#### [Task requirements]
An exact copy of the data is required, with no pictures in it.

#### [Dataset entries]

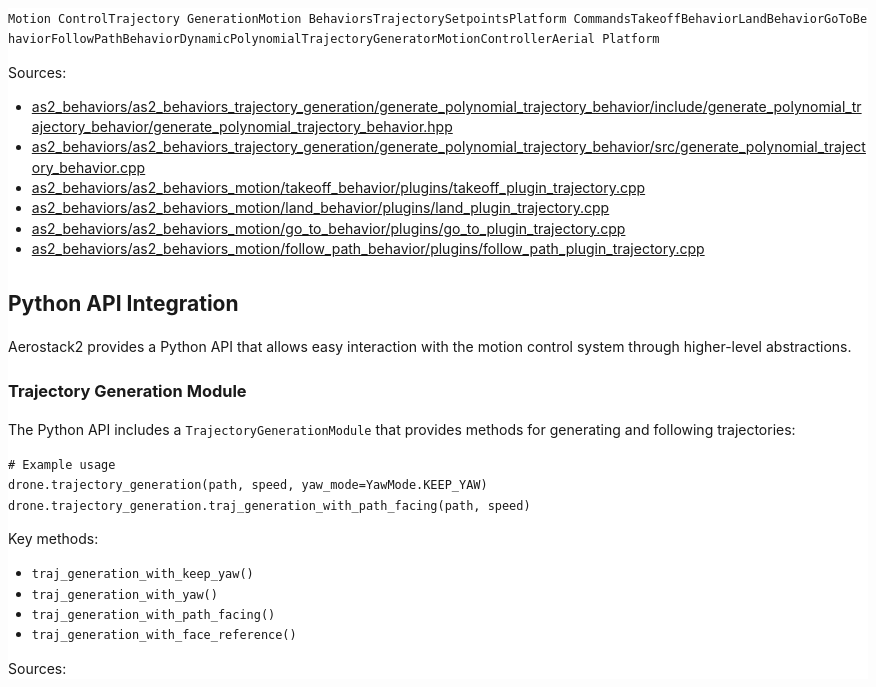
 ```
Motion ControlTrajectory GenerationMotion BehaviorsTrajectorySetpointsPlatform CommandsTakeoffBehaviorLandBehaviorGoToBehaviorFollowPathBehaviorDynamicPolynomialTrajectoryGeneratorMotionControllerAerial Platform
```

Sources:

-   [as2\_behaviors/as2\_behaviors\_trajectory\_generation/generate\_polynomial\_trajectory\_behavior/include/generate\_polynomial\_trajectory\_behavior/generate\_polynomial\_trajectory\_behavior.hpp](https://github.com/aerostack2/aerostack2/blob/10200cd9/as2_behaviors/as2_behaviors_trajectory_generation/generate_polynomial_trajectory_behavior/include/generate_polynomial_trajectory_behavior/generate_polynomial_trajectory_behavior.hpp)
-   [as2\_behaviors/as2\_behaviors\_trajectory\_generation/generate\_polynomial\_trajectory\_behavior/src/generate\_polynomial\_trajectory\_behavior.cpp](https://github.com/aerostack2/aerostack2/blob/10200cd9/as2_behaviors/as2_behaviors_trajectory_generation/generate_polynomial_trajectory_behavior/src/generate_polynomial_trajectory_behavior.cpp)
-   [as2\_behaviors/as2\_behaviors\_motion/takeoff\_behavior/plugins/takeoff\_plugin\_trajectory.cpp](https://github.com/aerostack2/aerostack2/blob/10200cd9/as2_behaviors/as2_behaviors_motion/takeoff_behavior/plugins/takeoff_plugin_trajectory.cpp)
-   [as2\_behaviors/as2\_behaviors\_motion/land\_behavior/plugins/land\_plugin\_trajectory.cpp](https://github.com/aerostack2/aerostack2/blob/10200cd9/as2_behaviors/as2_behaviors_motion/land_behavior/plugins/land_plugin_trajectory.cpp)
-   [as2\_behaviors/as2\_behaviors\_motion/go\_to\_behavior/plugins/go\_to\_plugin\_trajectory.cpp](https://github.com/aerostack2/aerostack2/blob/10200cd9/as2_behaviors/as2_behaviors_motion/go_to_behavior/plugins/go_to_plugin_trajectory.cpp)
-   [as2\_behaviors/as2\_behaviors\_motion/follow\_path\_behavior/plugins/follow\_path\_plugin\_trajectory.cpp](https://github.com/aerostack2/aerostack2/blob/10200cd9/as2_behaviors/as2_behaviors_motion/follow_path_behavior/plugins/follow_path_plugin_trajectory.cpp)

## Python API Integration

Aerostack2 provides a Python API that allows easy interaction with the motion control system through higher-level abstractions.

### Trajectory Generation Module

The Python API includes a `TrajectoryGenerationModule` that provides methods for generating and following trajectories:

```
# Example usage
drone.trajectory_generation(path, speed, yaw_mode=YawMode.KEEP_YAW)
drone.trajectory_generation.traj_generation_with_path_facing(path, speed)
```

Key methods:

-   `traj_generation_with_keep_yaw()`
-   `traj_generation_with_yaw()`
-   `traj_generation_with_path_facing()`
-   `traj_generation_with_face_reference()`

Sources:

#### [Answer for this exercise]
 ```
Motion ControlTrajectory GenerationMotion BehaviorsTrajectorySetpointsPlatform CommandsTakeoffBehaviorLandBehaviorGoToBehaviorFollowPathBehaviorDynamicPolynomialTrajectoryGeneratorMotionControllerAerial Platform
```

Sources:

-   [as2\_behaviors/as2\_behaviors\_trajectory\_generation/generate\_polynomial\_trajectory\_behavior/include/generate\_polynomial\_trajectory\_behavior/generate\_polynomial\_trajectory\_behavior.hpp](https://github.com/aerostack2/aerostack2/blob/10200cd9/as2_behaviors/as2_behaviors_trajectory_generation/generate_polynomial_trajectory_behavior/include/generate_polynomial_trajectory_behavior/generate_polynomial_trajectory_behavior.hpp)
-   [as2\_behaviors/as2\_behaviors\_trajectory\_generation/generate\_polynomial\_trajectory\_behavior/src/generate\_polynomial\_trajectory\_behavior.cpp](https://github.com/aerostack2/aerostack2/blob/10200cd9/as2_behaviors/as2_behaviors_trajectory_generation/generate_polynomial_trajectory_behavior/src/generate_polynomial_trajectory_behavior.cpp)
-   [as2\_behaviors/as2\_behaviors\_motion/takeoff\_behavior/plugins/takeoff\_plugin\_trajectory.cpp](https://github.com/aerostack2/aerostack2/blob/10200cd9/as2_behaviors/as2_behaviors_motion/takeoff_behavior/plugins/takeoff_plugin_trajectory.cpp)
-   [as2\_behaviors/as2\_behaviors\_motion/land\_behavior/plugins/land\_plugin\_trajectory.cpp](https://github.com/aerostack2/aerostack2/blob/10200cd9/as2_behaviors/as2_behaviors_motion/land_behavior/plugins/land_plugin_trajectory.cpp)
-   [as2\_behaviors/as2\_behaviors\_motion/go\_to\_behavior/plugins/go\_to\_plugin\_trajectory.cpp](https://github.com/aerostack2/aerostack2/blob/10200cd9/as2_behaviors/as2_behaviors_motion/go_to_behavior/plugins/go_to_plugin_trajectory.cpp)
-   [as2\_behaviors/as2\_behaviors\_motion/follow\_path\_behavior/plugins/follow\_path\_plugin\_trajectory.cpp](https://github.com/aerostack2/aerostack2/blob/10200cd9/as2_behaviors/as2_behaviors_motion/follow_path_behavior/plugins/follow_path_plugin_trajectory.cpp)

## Python API Integration

Aerostack2 provides a Python API that allows easy interaction with the motion control system through higher-level abstractions.

### Trajectory Generation Module

The Python API includes a `TrajectoryGenerationModule` that provides methods for generating and following trajectories:

```
# Example usage
drone.trajectory_generation(path, speed, yaw_mode=YawMode.KEEP_YAW)
drone.trajectory_generation.traj_generation_with_path_facing(path, speed)
```

Key methods:

-   `traj_generation_with_keep_yaw()`
-   `traj_generation_with_yaw()`
-   `traj_generation_with_path_facing()`
-   `traj_generation_with_face_reference()`

Sources:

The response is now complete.